The monastic life of Mario García Romo in the United States: "I only went to a bar one day"

SPORTS

In 'The waning spoon', the author Sam Kean, reviews the elements of the periodic table through curiosities such as, for example, Mahatma Gandhi's hatred of iodine. In 'The Laws of Human Nature,' Robert Greene tries to figure out why people do what they do with philosophy, history and psychology as tools.. A book, another book, another book, and so on every afternoon. With some reading in his hands, resting, always resting, Mario García Romo, the new star of the Spanish midfielder, bronze in the 1,500 meters of the last European Championship and fourth in the last World Cup, occupies his spare time, after training and before other. It is his new life, a 100% professional life, a monastic life in the town of Boulder, in Colorado, in the center of the United States, with the sole objective of being an Olympic and world champion.

Five years ago, when he left Villar de Gallimazo, a Castilian town of a hundred inhabitants, to study Biotechnology at the University of Mississippi, imagining him in the elite was daring.. Last year, when he graduated and had not yet made his debut with the absolute Spanish team, placing him among the best was daring. But now everything is possible. After having fought with Jakob Ingebrigtsen, his compatriot Mo Katir and the rest of the stars of the world midfielder, no one can deny him his dreams. For this reason, towards the World Cup in Budapest this August, a party is not allowed.

“No one forbids me”

“To tell you the truth, since I got here in October I've only been in a bar for one day.. Some teammates got married [Olympian Joe Klecker and fellow runner Sage Hurta] and the party was at a bar. We train first thing in the morning and I have to arrive rested, that's why I don't go out. Nobody forbids me, I do what I want, but I am very focused on preparing for this summer. This is the life of an athlete, I suppose,” says García Romo, in conversation with EL MUNDO through Zoom, in full discovery.
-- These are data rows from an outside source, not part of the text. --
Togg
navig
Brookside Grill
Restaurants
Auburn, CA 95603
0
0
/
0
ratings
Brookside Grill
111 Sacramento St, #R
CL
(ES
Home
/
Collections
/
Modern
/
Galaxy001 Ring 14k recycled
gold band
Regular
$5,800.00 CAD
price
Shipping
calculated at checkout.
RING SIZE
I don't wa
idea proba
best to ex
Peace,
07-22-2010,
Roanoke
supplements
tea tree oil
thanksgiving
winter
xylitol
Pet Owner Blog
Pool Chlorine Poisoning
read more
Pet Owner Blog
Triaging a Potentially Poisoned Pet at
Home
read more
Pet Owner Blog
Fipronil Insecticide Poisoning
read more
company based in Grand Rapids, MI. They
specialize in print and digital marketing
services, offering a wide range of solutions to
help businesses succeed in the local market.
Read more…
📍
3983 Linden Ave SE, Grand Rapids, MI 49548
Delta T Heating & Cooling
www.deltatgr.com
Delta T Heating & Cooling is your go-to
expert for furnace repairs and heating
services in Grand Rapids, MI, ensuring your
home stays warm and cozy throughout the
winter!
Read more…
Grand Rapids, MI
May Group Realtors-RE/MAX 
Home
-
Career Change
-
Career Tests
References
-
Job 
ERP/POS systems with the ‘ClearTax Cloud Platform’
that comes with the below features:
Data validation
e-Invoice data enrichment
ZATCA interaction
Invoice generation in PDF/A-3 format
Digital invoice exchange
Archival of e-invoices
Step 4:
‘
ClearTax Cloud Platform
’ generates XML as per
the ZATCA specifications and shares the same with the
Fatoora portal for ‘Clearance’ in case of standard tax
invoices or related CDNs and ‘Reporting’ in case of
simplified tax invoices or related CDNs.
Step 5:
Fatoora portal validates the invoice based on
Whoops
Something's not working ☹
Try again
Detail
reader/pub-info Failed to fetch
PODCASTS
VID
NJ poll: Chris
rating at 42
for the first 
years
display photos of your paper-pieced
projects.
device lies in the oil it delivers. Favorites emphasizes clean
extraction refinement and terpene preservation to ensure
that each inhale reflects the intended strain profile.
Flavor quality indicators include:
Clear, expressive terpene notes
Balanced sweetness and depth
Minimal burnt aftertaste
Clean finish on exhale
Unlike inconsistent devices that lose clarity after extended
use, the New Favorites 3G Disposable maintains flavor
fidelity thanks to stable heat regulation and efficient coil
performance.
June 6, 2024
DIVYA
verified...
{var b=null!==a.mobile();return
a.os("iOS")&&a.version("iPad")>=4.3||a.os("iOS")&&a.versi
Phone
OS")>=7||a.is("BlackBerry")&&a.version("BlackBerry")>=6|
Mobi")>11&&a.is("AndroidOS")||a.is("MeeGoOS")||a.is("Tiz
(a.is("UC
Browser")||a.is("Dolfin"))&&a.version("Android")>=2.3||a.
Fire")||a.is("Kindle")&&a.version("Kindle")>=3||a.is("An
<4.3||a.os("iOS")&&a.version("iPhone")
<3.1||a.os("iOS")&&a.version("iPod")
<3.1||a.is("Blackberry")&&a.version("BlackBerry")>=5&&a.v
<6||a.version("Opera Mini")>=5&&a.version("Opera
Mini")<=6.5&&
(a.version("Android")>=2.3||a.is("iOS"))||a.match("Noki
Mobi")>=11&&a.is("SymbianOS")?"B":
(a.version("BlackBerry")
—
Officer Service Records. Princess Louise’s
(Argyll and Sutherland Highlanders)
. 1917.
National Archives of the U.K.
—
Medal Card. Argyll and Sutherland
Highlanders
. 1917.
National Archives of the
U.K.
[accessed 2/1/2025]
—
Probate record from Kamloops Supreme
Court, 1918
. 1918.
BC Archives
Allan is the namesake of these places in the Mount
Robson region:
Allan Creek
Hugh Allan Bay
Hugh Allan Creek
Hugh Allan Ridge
Until this year I was a university student 'playing' athletics. Not now. Last summer, the summer of his hatching, he had to decide between returning to Spain to train at the High Performance Center in Madrid or staying in the United States with the group that offered him his brand, On Running.. “I wanted to return home, but it was clear that the opportunity here was better.. Right now on my team there are three world-class athletes in the 1,500m and that helps you improve a lot every day”, explains the middle-distance runner who, under Dathan Ritzenheim, shares training sessions in Boulder with Yared Nuguse, the new Yankee record holder. ' of the 1,500 and 3,000 indoor meters, Olli Hoare, gold in the last Commonwealth Games, and others like Morgan McDonald, George Beamish, Klecker….

In fact, with some, like Nuguse, he shares more than just training: they have moved into the same house together and García Romo is showing him Spanish dishes.. The other day was a big day: he made a paella for the whole group.

The battle against Ingebrigtsen

“It's a bit of a lonely life, away from family and friends, but I'm fine living with my mates.. We share the same schedules, the same routines. For weeks we have been deciding to go to Denver one day, which is very close, an hour away and there is a lot of leisure, but the truth is that we did not find the time”, admits the runner who this winter broke the mythical record of Spain indoor of the mile owned by José Manuel Abascal since 1983. Then surprisingly he gave up the European indoor and returned to Boulder to his retirement, to his routine of training and rest, training and rest: “I did not want to overload myself and miss the summer. The goal this season is clearly the World Cup in Budapest.”

To get to that appointment in shape, he plans to play a couple of Diamond League appointments and meet there with the always favorite, the dominator of the world midfielder, the Norwegian Jakob Ingebrigtsen. “In recent years he has revolutionized athletics, everyone is copying him, but he is not invincible. I'm going to Diamond to know how to do it, to learn to measure myself against him”, the Spaniard concluded, with a personal goal: to reach 10 hours of sleep a day. Right now it's barely over nine and it seems to him that it's just right. Glory demands that: mornings and mornings of effort, afternoons and afternoons of rest, in general, a rather boring life.